According to TipRanks, investor sentiment towards NVIDIA remains overwhelmingly positive, with a strong majority of analysts maintaining buy ratings. In September, 5 analysts rated the stock as a "strong buy," while 76 analysts issued "buy" recommendations. Although the number of "hold" ratings decreased slightly during the last quarter, the overall outlook for NVDA remains bullish. I also noticed that there are 30 analysts who moved on and stopped their rating to Nvidia stock.

As Q3 earnings approach, analysts are anticipating NVIDIA to report earnings per share of $0.74, with a range of estimates ranging from $0.71 to $0.82. Additionally, analysts are projecting sales to reach $32.95 billion, falling within a range of $31.85 billion to $34.98 billion. It's noteworthy that NVIDIA's official guidance for Q3 is slightly lower at $32.5 billion.

From tipranks.com

 

Short-term play

NVIDIA has cemented its dominance in the AI training chip market, commanding over 80% of the market share. This strong competitive advantage is likely to drive continued sales growth in the data center segment. However, the market's high expectations for NVIDIA are largely reflected in its current stock price.

While the company's future prospects appear promising, investors should be prepared for short-term volatility. Due to the significant market anticipation surrounding NVIDIA's earnings reports, the stock price can experience sharp fluctuations of 20-30%.

For those seeking to capitalize on these price movements, options trading may present opportunities. However, it's essential to acknowledge the inherent risks associated with this strategy.

Long-term

When assessing NVIDIA as a long-term investment, several key factors should be carefully evaluated:

Competitive Landscape: NVIDIA's dominance in the market is challenged by AMD and Intel, particularly in the gaming GPU segment. While in the data center segment, companies are coming up with their custom chips to compete, such as AWS Trainium and AWS Inferentia chips from the acquired Annapurna lab, Azure Maia chip from microsoft. The company's ability to sustain its market share and technological leadership will be instrumental to its long-term success.

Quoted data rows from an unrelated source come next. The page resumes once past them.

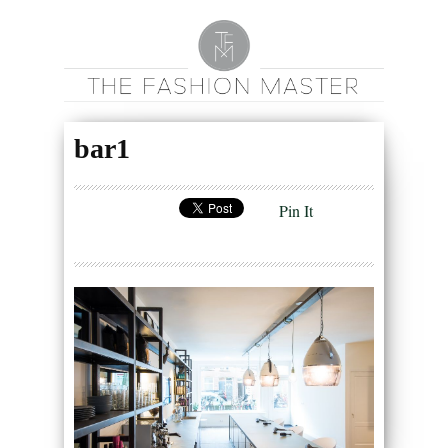
bar1
Pin It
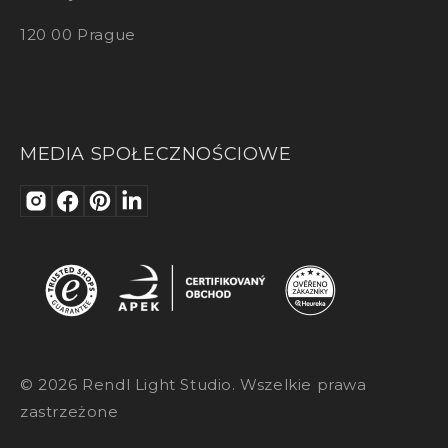
120 00 Prague
MEDIA SPOŁECZNOŚCIOWE
© 2026 Rendl Light Studio. Wszelkie prawa
zastrzeżone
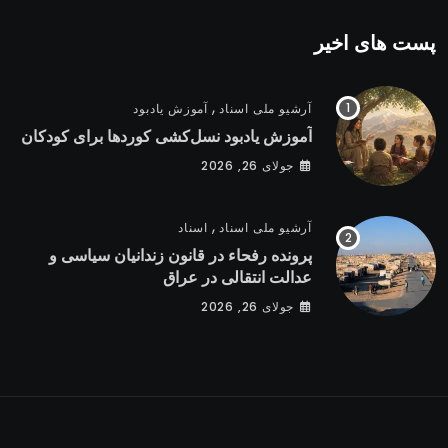
پست های اخیر
,
آرشیو ملی اسناد
آموزش یادبود
آموزش یادبود نسل‌کشی کوردها برای کودکان
جولای 26, 2026
,
آرشیو ملی اسناد
اسناد
پرونده رفحاء در قانون زندانیان سیاسی و
عدالت انتقالی در عراق
جولای 26, 2026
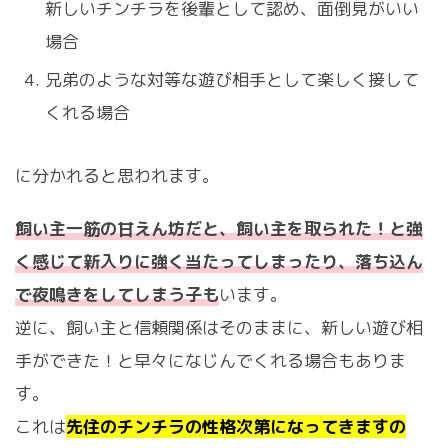
新しいチンチラを後輩として認め、面倒見がいい
場合
兄弟のような対等な遊び相手として楽しく接して
くれる場合
に分かれると思われます。
飼い主一筋の甘えん坊だと、飼い主を取られた！と強
く感じて新入りに強く当たってしまったり、落ち込ん
で夜鳴きをしてしまう子も
います。
逆に、飼い主と信頼関係はそのままに、新しい遊び相
手ができた！と早々になじんでくれる場合もありま
す。
これは
先住のチンチラの性格次第になってきますの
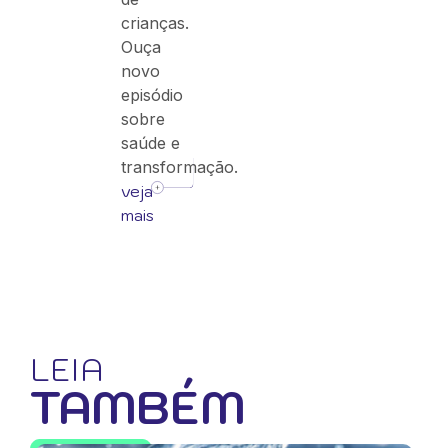
crianças.
Ouça
novo
episódio
sobre
saúde e
transformação.
veja
mais
LEIA
TAMBÉM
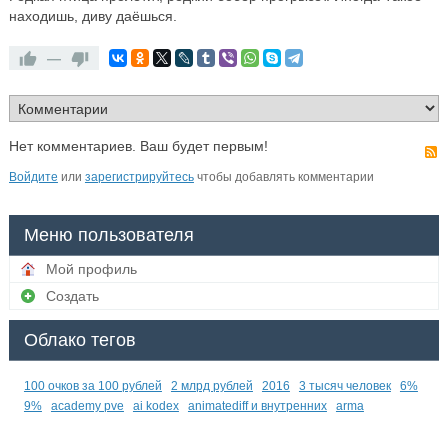
находишь, диву даёшься.
—
Нет комментариев. Ваш будет первым!
Войдите
или
зарегистрируйтесь
чтобы добавлять комментарии
Меню пользователя
Мой профиль
Создать
Облако тегов
100 очков за 100 рублей
2 млрд рублей
2016
3 тысяч человек
6%
9%
academy pve
ai kodex
animatediff и внутренних
arma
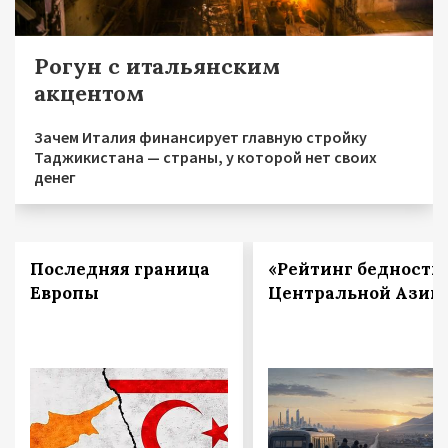
Рогун с итальянским
акцентом
Зачем Италия финансирует главную стройку
Таджикистана — страны, у которой нет своих
денег
Последняя граница
«Рейтинг бедности
Европы
Центральной Азии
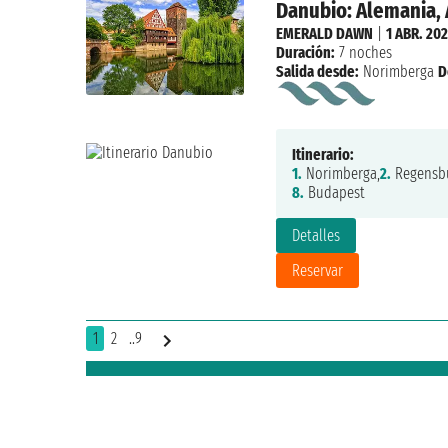
Danubio: Alemania, 
EMERALD DAWN
|
1 ABR. 202
Duración:
7 noches
Salida desde:
Norimberga
D
Itinerario:
1.
Norimberga,
2.
Regensbu
8.
Budapest
Detalles
Reservar
1
2
..9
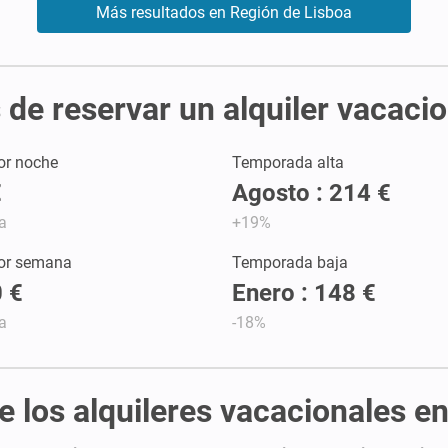
Más resultados en Región de Lisboa
de reservar un alquiler vacaci
or noche
Temporada alta
€
Agosto : 214 €
a
+19%
por semana
Temporada baja
 €
Enero : 148 €
a
-18%
de los alquileres vacacionales e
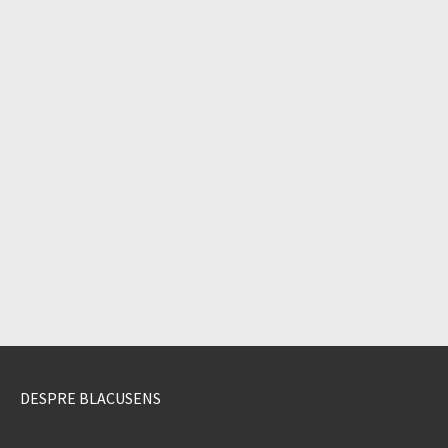
DESPRE BLACUSENS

Regulatory Environment: The tech industry is increasingly subject to regulatory oversight. NVIDIA may face challenges related to antitrust concerns or data privacy regulations, especially amid escalating geopolitical tensions.

Economic Factors: The broader economic climate and the evolving dynamics of the generative AI market present significant considerations for NVIDIA's long-term prospects. While there is substantial investment in AI models and applications, the profitability of these ventures remains a question. Many companies, including tech giants like Microsoft and Meta, anticipate a lengthy return on their AI investments.

Given these factors, it is reasonable to expect a potential slowdown in the growth rate of NVIDIA's data center sales. As competition intensifies from companies like AMD and Amazon, and custom AI chips become more prevalent, the demand surge for NVIDIA's products may stabilize or even decelerate beyond 2025.

Price Target and Conclusion

Accurately forecasting short-term stock prices is inherently challenging due to numerous factors. Based on our analysis of NVIDIA's business conditions, let's consider a potential valuation range.

Assuming a net operating income of $65 billion and applying a multiple of 30 for mature businesses and 50 for high-growth companies, we can estimate a fair valuation between $2 trillion and $3.5 trillion. However, it's important to note that this is a long-term projection.

While some may argue for a more aggressive growth trajectory, with annual income reaching $100 billion or $200 billion, current AI profit data from major tech companies does not fully support such a scenario. Therefore, I anticipate NVIDIA's stock price to remain within a range of $80 to $140 over the next five years.